> [WHAT YOU HAVE TO DO]: Carry on the piece about the destroyed Souris River bridge on Highway 251 from its last sentence.

> [TEXT SEGMENT]:
* * * * * * * * *
Hey there, time traveller!
This article was published 6/2/2014 (1233 days ago), so information in it may no longer be current.
Premier Greg Selinger and his colleagues are constantly making announcements about how important infrastructure projects are to him and his NDP government.
Just like his “no tax increase” promise in the past, he has failed on his promise to make improvements to the decaying infrastructure in the province of Manitoba.
One colossal failure happened three years ago and impacted hundreds of individuals, businesses and companies in southwestern Manitoba. In the spring flood of 2011, the bridge spanning the Souris River on Provincial Highway 251 was destroyed by the raging floodwaters that ultimately added to the flooding on the Assiniboine and Red rivers.
The bridge, located about 10 kilometres north of the Canada/U.S. border and approximately 29 kilometres south of Melita, is an integral part of Highway 251, the main artery connecting all of southwestern Manitoba and southeastern Saskatchewan.
This highway is the vital transportation route used by the burgeoning oil industry, farmers with land on both sides of the river, children going to school, patients travelling to health-care facilities, business people serving the area, people engaged in social activities, and those who were determined to travel the long distances to cast their ballot against the present government in the recent byelection.
Once the bridge was destroyed the people and businesses had to take alternate travel routes and they had three options:
1. Go through the U.S. with restricted hours of operation at the Canada/U.S. border crossing and travel approximately 100 kilometres one way which would add one and a half hours to their trip
2. Use a municipal gravel road and bridge built for light local traffic which is particularly dangerous for school children travelling on school buses and adds 48 kilometres and close to an hour due to horrific road conditions and the need to reduce speeds.
* * * * * * * * *
> [RECORD EXCERPTS]:
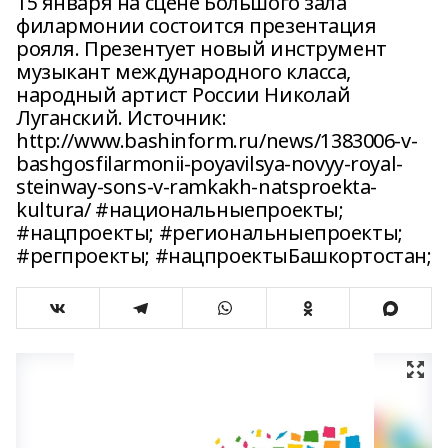
15 января на сцене Большого зала
филармонии состоится презентация
рояля. Презентует новый инструмент
музыкант международного класса,
народный артист России Николай
Луганский. Источник:
http://www.bashinform.ru/news/1383006-v-
bashgosfilarmonii-poyavilsya-novyy-royal-
steinway-sons-v-ramkakh-natsproekta-
kultura/ #национальныепроекты;
#нацпроекты; #региональныепроекты;
#регпроекты; #нацпроектыБашкортостан;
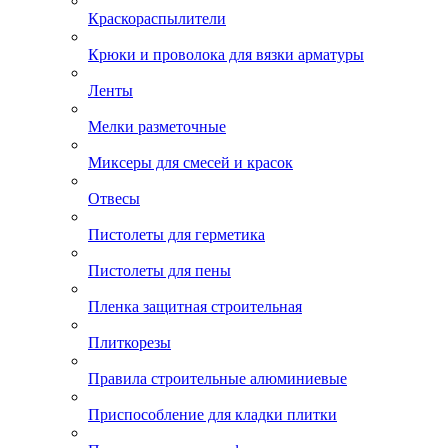
Краскораспылители
Крюки и проволока для вязки арматуры
Ленты
Мелки разметочные
Миксеры для смесей и красок
Отвесы
Пистолеты для герметика
Пистолеты для пены
Пленка защитная строительная
Плиткорезы
Правила строительные алюминиевые
Приспособление для кладки плитки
* * * * * * * * *
> [RESULT OF THE TASK]:
3. Go on a provincial paved road 80 kilometres one way that adds an hour of travel time. This is the route of choice for most because of safety reasons and to avoid the wear and tear on vehicles using the gravel road.
For three years the traffic has been disrupted and forced to choose between three unacceptable options forced upon them by a government that has failed to follow through on its “promise” to place infrastructure needs as a top priority.
At what cost? Adding up the income that is generated for the provincial coffers by the economic activity in the affected area would total in the hundreds of millions of dollars.
Common sense should have told the premier that the bridge needed to be fixed immediately. Those lost dollars could have been saved, the bridge built in a timely fashion at reasonable cost, and the taxpayers not inconvenienced personally and monetarily as they have been.
Now for the rest of the story; the irony of this situation came when the oil companies operating in southwestern Manitoba offered to help fund the building of a temporary structure similar to the one built and wholly paid for by the taxpayers over the Souris River at Hartney. The government in its infinite wisdom refused the offer.
But that is not the end of this woeful tale. In the winter of 2011-12, the people hit upon an ingenious solution to the problem. Once the river was completely frozen over, they began driving across the river on the ice. Again they were thwarted when the RCMP, on behalf of the government, began issuing traffic tickets to those attempting to cross. The ticketing continued until the people built a fish hut on the river; it was apparently then legal to take a vehicle onto the ice, pass the hut and continue across.
In the spring of 2013, the contractor from B.C. hired to build the bridge was within days of completing the concrete pour for the piles for the new bridge when Premier Selinger’s Highways department imposed road restrictions on the road leading to the bridge. If one were truly interested in improving infrastructure, why would restrictions have been placed on a road that was closed and impassable for the general public and was now being used only by trucks hauling concrete for the replacement of the bridge? No more concrete hauling meant another delay. Now the proposed opening of the bridge is said to be slated for late March — three long years later.
When you are governed by a party whose leader does not think it is necessary to keep his promises and believes in squandering the hard-earned money of the taxpayers, I leave it to you whether it is time to change the government in Manitoba.